Following complaints by Senator Rubio and others, the Treasury
Department changed the rules governing people-to-people travel programs. I don’t see that the actual regulations have
changed; rather, the description of the licensing criteria has been changed in
Treasury’s guidelines for applicants (see here
[pdf], scroll down on left to “educational activities – people-to-people”).
I am not finding a plain English, side-by-side comparison of the old
and the new. In the absence of that, my
reading is that the change consists of adding the following:
·
A
clarification of an existing requirement that licensees have an employee or
consultant accompanying each group of travelers; i.e. a licensee cannot send a
group to Cuba to be led by a Cuban guide or a foreign national.
·
A clarification
that the program activities must serve one or more of these objectives: enhancing
contact with the Cuban people, supporting civil society, promoting independence from
Cuban authorities.
·
A requirement that applicants (or licensees seeking
renewal) explain, if their itineraries include meetings “hosted by” high-level government
or Party officials, how such meetings serve one or more of the objectives listed
above.
Senator Rubio objected to some programs because they
appeared frivolous and because they did nothing to promote political
change.

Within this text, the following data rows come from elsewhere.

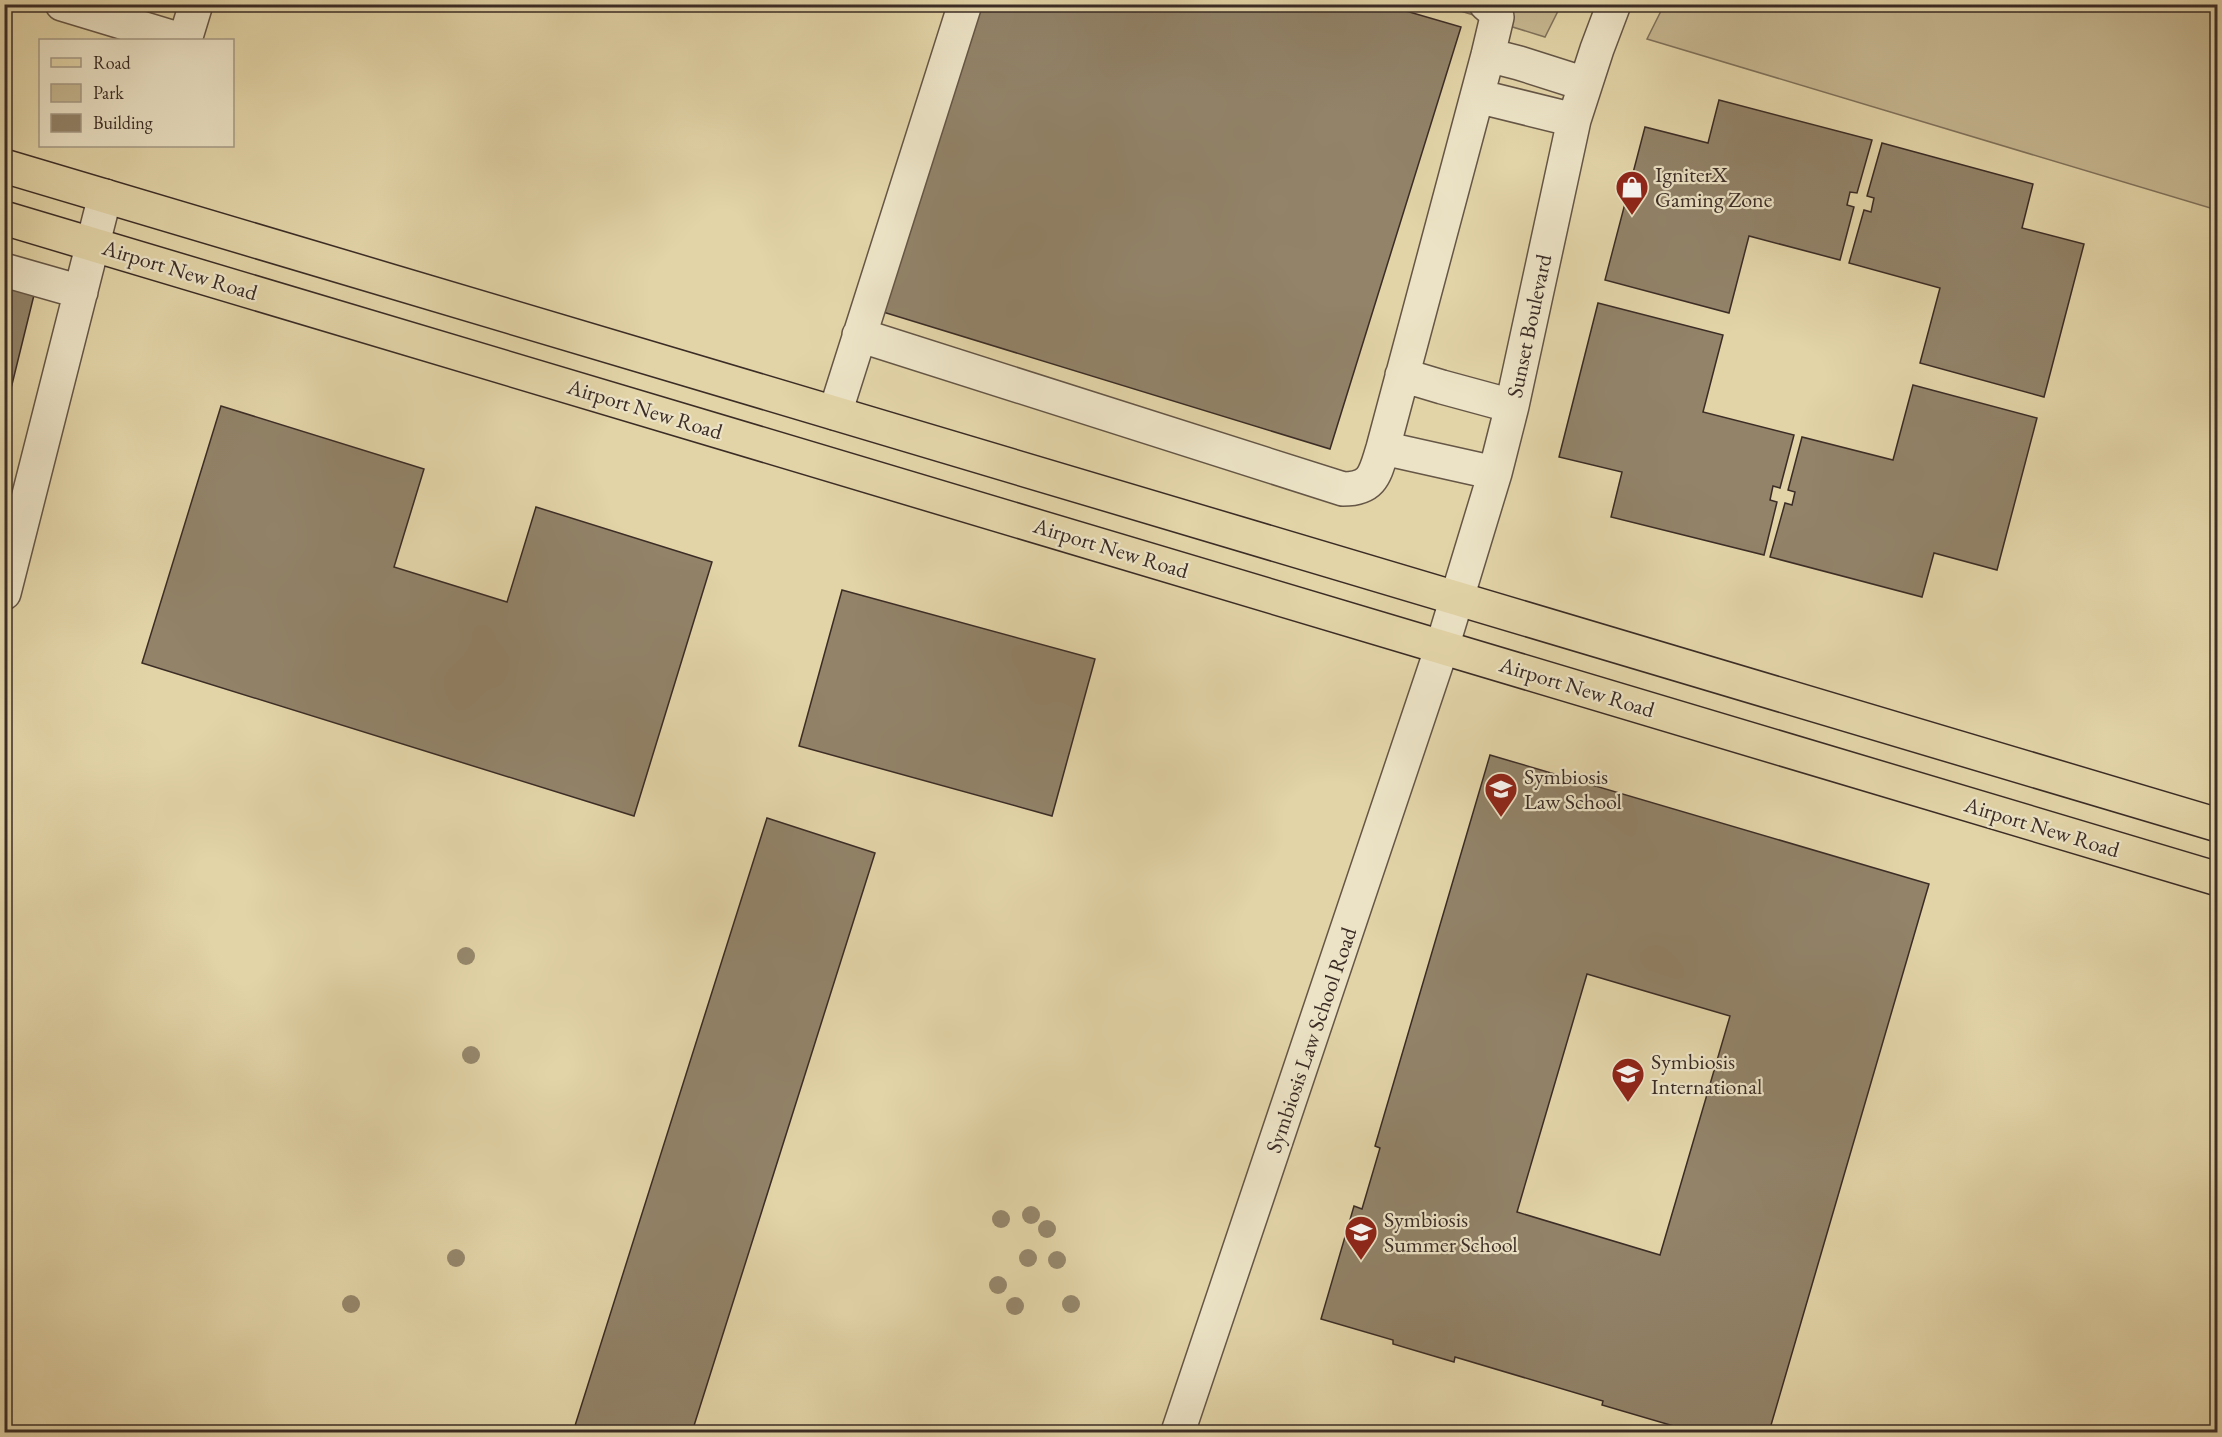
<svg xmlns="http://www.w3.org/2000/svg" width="2222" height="1437" font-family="'EB Garamond',serif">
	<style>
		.green { fill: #c6b791; stroke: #80725c; stroke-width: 1.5 }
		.building { fill: #928369; stroke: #3b2c26; stroke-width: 1.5; fill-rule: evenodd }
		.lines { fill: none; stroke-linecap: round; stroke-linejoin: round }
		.minor-casing { stroke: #655646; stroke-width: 36 }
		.major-casing { stroke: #3b2c26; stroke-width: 36 }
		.minor { stroke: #ece3c6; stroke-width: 33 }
		.major { stroke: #e2d4a7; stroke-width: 33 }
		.tree { fill: #96876c }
		.labels { text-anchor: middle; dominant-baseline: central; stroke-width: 4.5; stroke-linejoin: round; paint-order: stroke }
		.poi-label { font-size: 22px; fill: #3b2c26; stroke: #ece3c6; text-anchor: start }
		.street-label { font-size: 22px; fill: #3b2c26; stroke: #ece3c6 }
	</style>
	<rect width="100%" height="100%" fill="#e2d4a7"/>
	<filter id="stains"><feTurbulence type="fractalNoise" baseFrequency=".00333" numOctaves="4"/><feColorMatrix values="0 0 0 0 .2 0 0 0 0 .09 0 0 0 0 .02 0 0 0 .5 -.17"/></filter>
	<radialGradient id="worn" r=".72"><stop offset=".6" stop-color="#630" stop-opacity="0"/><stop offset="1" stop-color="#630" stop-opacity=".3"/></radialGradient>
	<path class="green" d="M1441 5H1561L1545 37Z
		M1664 5H2217V210L1647 39Z"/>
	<path class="building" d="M160 4H187L185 12Z
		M981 4H1382L1461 27 1330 449 883 312Z
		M1719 100 1872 140 1857 193 1850 192 1847 205 1854 207 1840 260 1749 236 1729 313 1605 280 1645 127 1708 143Z
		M1882 143 2033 184 2022 228 2084 244 2044 397 1920 363 1940 288 1849 263 1864 210 1871 212 1874 198 1867 196Z
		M4 287 34 295 4 417Z
		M1598 303 1723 335 1703 412 1794 435 1780 488 1773 486 1770 500 1777 502 1764 555 1611 517 1622 472 1559 457Z
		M1913 385 2037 418 1997 570 1934 553 1922 597 1770 557 1785 503 1792 505 1795 492 1788 490 1802 437 1893 460Z
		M221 406 424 469 394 567 507 602 536 507 712 562 634 816 142 663Z
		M842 590 1095 659 1052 816 799 746Z
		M1490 755 1929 884 1769 1432H1694L1602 1405 1603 1401 1455 1357 1454 1362 1393 1344V1340L1321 1319 1354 1206 1362 1209 1380 1148 1375 1146ZM1587 974 1730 1016 1660 1255 1517 1212Z
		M767 818 875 853 692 1432H573Z"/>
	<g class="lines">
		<defs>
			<path id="minor" d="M62 4 181 40
				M185 40 196 4
				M1488 55 1519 63 1585 84
				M1477 96 1574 120
				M4 270 81 292
				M859 335 1343 489C1374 489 1375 473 1383 448L1488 55 1497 17 1493 10 1486 4
				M1402 375 1442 387 1512 406
				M835 413 965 4
				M1383 448 1495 473
				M4 593 105 196
				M1178 1432 1442 647 1495 473 1512 406 1574 120 1597 49 1614 4"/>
			<path id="major" d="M4 166C742 386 1481 603 2218 825
				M4 218 2218 879"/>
		</defs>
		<use href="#minor" class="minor-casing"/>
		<use href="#major" class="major-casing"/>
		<use href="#minor" class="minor"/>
		<use href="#major" class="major"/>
	</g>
	<g class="tree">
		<circle cx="466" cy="956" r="9"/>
		<circle cx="471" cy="1055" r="9"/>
		<circle cx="1031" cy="1215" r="9"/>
		<circle cx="1001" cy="1219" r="9"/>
		<circle cx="1047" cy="1229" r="9"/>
		<circle cx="456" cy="1258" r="9"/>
		<circle cx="1028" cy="1258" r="9"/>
		<circle cx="1057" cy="1260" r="9"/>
		<circle cx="998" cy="1285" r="9"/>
		<circle cx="351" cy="1304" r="9"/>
		<circle cx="1071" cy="1304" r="9"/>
		<circle cx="1015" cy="1306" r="9"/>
	</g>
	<defs>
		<symbol id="shop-pin" viewBox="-11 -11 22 30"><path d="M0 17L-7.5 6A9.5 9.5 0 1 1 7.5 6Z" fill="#8f2418" stroke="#ece3c6"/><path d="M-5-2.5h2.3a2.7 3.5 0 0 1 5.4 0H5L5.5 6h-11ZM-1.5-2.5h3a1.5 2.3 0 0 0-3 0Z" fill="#fff"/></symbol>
		<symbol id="university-pin" viewBox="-11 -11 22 30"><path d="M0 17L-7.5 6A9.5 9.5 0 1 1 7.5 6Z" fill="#8f2418" stroke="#ece3c6"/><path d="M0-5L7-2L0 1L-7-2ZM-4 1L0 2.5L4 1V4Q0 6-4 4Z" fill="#fff"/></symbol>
	</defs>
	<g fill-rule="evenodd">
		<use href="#shop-pin" x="1613" y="168" width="38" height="52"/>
		<use href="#university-pin" x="1482" y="770" width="38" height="52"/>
		<use href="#university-pin" x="1609" y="1055" width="38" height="52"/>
		<use href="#university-pin" x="1342" y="1213" width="38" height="52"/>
	</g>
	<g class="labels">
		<g class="poi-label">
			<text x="1655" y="174">IgniterX<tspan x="1655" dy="25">Gaming Zone</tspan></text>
			<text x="1524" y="776">Symbiosis<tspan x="1524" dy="25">Law School</tspan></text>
			<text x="1651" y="1061">Symbiosis<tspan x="1651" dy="25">International</tspan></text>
			<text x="1384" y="1219">Symbiosis<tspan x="1384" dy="25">Summer School</tspan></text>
		</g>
		<g class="street-label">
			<text transform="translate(180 270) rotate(17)">Airport New Road</text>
			<text transform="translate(1529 326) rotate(-78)">Sunset Boulevard</text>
			<text transform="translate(645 409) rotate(17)">Airport New Road</text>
			<text transform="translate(1111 548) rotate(17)">Airport New Road</text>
			<text transform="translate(1577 687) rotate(17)">Airport New Road</text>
			<text transform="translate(2042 827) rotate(17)">Airport New Road</text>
			<text transform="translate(1311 1040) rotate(-71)">Symbiosis Law School Road</text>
		</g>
	</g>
	<rect width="2222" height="1437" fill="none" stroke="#e2d4a7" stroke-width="24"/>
	<rect x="6" y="6" width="2210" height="1425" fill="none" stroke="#3b2c26" stroke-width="3"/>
	<rect x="12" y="12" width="2198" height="1413" fill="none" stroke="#3b2c26" stroke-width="1.5"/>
	<rect x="39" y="39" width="195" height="108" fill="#ece3c6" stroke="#a59a86" stroke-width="1.5"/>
	<rect x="51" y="58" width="30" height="9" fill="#e2d4a7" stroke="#a59a86" stroke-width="1.5"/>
	<text x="93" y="69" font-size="18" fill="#3b2c26">Road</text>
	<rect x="51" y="84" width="30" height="18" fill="#c6b791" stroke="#a59a86" stroke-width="1.5"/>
	<text x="93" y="99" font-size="18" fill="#3b2c26">Park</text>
	<rect x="51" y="114" width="30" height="18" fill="#928369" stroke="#a59a86" stroke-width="1.5"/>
	<text x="93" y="129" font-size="18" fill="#3b2c26">Building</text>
	<rect width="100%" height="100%" filter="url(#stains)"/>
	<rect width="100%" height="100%" fill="url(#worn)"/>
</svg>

Actually, the regulations in this
category of travel never included a government requirement that Americans
promote political change as a condition of their travel license. The requirements were, and they remain, that
the travel involve full-time educational programs with lots of interaction with
Cubans, and the predominant portion of that interaction cannot be with
high-level government or Party officials.
What has been added are explicit mentions of optional objectives
regarding civil society and independence.
The people-to-people category is the way most Americans
not of Cuban descent travel to Cuba.
Cuban Americans travel without restriction, and no one has taken to the
floor of Congress to talk of their “abuses” or to impose a requirement that
they engage in political activity as a condition of their license to travel to
Cuba.
This would all be a lot easier, and a lot more American
I would say, if we simply allowed Americans to travel freely and did not employ
executive branch agencies in regulating their activity. But Cuba policy is a big-government policy,
not a limited-government policy.
For his part, Senator Rubio himself does not go to Cuba,
for visits or politics or otherwise.
Herald story here.
1 comment:
The most silly, dumbest, laughable policy in the world. To think that Congress uses taxpayer resources to get so involved in the personal business of individiual citizens of USA is striking. (all the while preaching small government and "liberty". ) Wild.
The idea that People to people should promote 'political change' is also silly concept and imperialistic in its core conception.